• **EXERCISE INSTRUCTIONS**
Whenever a line in the material below contains "Mesquite", copy that line.

--------------------

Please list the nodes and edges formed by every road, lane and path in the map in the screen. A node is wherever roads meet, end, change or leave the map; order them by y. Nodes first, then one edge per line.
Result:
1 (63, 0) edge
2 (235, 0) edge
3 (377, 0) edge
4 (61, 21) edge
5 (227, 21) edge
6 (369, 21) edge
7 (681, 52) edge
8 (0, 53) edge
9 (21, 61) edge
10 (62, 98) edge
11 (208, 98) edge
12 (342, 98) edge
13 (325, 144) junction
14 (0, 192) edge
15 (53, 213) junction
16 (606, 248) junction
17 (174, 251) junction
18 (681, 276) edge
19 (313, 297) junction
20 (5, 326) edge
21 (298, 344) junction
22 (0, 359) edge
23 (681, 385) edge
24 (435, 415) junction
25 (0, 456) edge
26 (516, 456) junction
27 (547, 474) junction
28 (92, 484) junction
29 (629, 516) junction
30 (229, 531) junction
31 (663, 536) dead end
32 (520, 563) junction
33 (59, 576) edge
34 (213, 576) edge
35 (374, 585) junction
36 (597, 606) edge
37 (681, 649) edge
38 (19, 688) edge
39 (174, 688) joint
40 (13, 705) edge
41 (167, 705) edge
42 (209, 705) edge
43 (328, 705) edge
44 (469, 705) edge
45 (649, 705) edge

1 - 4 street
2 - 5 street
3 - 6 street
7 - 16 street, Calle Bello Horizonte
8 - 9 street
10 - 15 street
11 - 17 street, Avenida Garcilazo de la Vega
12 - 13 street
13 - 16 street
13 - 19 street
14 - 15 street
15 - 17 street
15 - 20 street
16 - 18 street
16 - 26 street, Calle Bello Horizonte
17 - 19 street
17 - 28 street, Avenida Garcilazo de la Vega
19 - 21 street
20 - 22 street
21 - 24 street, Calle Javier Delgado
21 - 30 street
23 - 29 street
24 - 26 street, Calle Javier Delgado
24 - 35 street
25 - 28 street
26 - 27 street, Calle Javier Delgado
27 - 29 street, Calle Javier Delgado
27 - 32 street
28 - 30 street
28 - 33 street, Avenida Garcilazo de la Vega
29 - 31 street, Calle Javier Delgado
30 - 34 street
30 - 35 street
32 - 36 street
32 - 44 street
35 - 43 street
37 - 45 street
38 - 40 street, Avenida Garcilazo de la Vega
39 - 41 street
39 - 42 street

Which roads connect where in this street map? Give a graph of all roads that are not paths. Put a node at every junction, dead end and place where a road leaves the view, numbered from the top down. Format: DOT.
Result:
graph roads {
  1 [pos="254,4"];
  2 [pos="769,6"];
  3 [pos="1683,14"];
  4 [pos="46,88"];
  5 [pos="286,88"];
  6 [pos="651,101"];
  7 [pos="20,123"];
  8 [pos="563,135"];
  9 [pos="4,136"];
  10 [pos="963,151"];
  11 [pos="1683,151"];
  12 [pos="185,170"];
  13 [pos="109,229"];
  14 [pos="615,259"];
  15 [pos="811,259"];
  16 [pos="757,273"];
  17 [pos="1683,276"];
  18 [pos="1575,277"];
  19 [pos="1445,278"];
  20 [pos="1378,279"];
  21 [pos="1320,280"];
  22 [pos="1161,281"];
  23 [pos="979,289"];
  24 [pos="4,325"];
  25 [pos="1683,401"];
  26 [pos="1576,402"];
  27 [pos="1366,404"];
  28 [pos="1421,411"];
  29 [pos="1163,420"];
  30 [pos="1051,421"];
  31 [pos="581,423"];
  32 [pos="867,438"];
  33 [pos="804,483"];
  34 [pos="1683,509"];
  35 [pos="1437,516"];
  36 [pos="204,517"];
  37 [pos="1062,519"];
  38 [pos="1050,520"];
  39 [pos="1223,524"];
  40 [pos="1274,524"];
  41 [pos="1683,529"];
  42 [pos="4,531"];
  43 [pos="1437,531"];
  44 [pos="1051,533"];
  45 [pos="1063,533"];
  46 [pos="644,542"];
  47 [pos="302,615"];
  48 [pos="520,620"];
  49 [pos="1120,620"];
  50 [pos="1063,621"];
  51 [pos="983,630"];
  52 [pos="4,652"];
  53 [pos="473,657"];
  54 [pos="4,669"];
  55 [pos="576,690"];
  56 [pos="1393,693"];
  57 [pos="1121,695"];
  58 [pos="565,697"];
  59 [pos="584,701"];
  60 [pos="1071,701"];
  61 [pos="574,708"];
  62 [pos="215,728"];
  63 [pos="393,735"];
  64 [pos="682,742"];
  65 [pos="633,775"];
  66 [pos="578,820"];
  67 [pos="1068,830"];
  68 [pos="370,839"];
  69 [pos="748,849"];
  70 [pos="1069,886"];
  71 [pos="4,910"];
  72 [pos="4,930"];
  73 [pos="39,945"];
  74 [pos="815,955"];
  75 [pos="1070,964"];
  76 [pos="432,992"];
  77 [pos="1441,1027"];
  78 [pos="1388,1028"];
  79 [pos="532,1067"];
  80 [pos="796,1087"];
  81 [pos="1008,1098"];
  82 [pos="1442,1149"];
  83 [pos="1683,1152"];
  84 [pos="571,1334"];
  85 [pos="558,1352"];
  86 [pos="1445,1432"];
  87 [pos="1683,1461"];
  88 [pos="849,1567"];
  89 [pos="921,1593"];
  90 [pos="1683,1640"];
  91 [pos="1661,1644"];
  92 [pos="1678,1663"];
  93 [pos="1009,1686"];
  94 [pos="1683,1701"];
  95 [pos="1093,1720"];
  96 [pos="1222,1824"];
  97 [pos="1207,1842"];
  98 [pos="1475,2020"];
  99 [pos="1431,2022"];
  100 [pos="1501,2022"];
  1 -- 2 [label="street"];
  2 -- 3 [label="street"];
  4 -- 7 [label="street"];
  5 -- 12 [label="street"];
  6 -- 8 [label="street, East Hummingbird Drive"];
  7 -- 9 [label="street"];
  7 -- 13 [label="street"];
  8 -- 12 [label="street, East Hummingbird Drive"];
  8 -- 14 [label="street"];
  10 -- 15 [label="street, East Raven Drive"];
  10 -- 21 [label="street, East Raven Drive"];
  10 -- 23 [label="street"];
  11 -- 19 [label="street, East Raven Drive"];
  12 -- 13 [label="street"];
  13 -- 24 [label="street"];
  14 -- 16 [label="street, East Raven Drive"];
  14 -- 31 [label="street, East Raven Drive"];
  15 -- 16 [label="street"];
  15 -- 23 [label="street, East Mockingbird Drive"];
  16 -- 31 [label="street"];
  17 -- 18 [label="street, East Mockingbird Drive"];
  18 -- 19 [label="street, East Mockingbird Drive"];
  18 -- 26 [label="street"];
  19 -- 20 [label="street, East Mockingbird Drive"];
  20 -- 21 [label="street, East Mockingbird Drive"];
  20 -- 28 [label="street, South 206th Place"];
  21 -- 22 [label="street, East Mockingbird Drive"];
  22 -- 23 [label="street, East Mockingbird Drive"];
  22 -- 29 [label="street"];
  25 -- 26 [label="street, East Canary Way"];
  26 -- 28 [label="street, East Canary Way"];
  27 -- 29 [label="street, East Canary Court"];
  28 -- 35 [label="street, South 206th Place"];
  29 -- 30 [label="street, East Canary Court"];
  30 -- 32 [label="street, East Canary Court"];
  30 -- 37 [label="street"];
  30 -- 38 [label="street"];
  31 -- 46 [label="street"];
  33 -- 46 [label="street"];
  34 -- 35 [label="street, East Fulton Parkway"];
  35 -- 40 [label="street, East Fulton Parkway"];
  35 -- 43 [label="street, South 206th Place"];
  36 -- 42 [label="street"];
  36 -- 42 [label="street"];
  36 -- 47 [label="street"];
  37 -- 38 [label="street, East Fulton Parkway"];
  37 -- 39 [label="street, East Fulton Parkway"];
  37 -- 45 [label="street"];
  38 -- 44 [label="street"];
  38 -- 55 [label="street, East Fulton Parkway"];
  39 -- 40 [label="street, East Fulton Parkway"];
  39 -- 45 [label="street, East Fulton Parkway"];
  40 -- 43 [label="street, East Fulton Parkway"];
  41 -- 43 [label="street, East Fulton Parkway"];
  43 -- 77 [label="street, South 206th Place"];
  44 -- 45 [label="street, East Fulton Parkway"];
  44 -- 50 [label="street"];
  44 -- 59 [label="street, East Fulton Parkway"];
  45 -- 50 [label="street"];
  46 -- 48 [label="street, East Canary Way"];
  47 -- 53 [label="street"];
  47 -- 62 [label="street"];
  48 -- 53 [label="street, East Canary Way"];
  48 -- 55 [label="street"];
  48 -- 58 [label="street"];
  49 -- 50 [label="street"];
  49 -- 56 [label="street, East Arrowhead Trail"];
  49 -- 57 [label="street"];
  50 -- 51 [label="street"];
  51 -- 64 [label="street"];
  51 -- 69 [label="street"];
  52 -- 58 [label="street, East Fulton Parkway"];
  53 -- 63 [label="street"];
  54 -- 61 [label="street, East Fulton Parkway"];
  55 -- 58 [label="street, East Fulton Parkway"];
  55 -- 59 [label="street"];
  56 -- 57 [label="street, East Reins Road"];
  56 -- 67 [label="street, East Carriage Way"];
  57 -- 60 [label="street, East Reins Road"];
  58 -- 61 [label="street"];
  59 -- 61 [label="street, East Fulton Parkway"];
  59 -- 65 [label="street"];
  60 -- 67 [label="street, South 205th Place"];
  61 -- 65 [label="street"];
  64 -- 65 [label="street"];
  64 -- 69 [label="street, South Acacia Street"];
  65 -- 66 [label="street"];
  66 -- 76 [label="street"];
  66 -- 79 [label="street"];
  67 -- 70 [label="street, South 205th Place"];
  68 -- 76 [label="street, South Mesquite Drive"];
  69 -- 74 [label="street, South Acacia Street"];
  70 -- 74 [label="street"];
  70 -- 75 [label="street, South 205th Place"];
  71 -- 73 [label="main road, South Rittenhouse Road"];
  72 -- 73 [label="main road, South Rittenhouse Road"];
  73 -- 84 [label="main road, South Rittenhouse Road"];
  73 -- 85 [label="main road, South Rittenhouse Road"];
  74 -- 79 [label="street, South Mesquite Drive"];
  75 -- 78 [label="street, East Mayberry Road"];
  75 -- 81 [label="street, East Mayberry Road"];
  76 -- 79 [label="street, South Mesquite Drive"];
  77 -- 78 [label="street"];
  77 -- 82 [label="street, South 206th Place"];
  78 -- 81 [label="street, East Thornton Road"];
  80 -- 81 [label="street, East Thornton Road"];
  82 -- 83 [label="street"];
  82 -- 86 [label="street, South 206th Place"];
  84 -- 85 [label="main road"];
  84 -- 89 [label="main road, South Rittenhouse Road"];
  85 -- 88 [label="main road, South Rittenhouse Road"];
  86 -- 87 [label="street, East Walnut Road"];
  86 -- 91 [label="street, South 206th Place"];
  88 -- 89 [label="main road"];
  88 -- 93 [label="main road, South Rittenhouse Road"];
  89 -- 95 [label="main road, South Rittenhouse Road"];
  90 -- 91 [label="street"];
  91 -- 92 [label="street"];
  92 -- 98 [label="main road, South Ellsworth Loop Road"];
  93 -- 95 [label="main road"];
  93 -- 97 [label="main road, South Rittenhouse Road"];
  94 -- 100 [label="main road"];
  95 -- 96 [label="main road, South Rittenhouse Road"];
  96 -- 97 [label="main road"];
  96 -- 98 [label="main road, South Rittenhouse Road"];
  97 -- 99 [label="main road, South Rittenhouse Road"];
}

--------------------

• **OUTPUT FOR THIS TASK**
  68 -- 76 [label="street, South Mesquite Drive"];
  74 -- 79 [label="street, South Mesquite Drive"];
  76 -- 79 [label="street, South Mesquite Drive"];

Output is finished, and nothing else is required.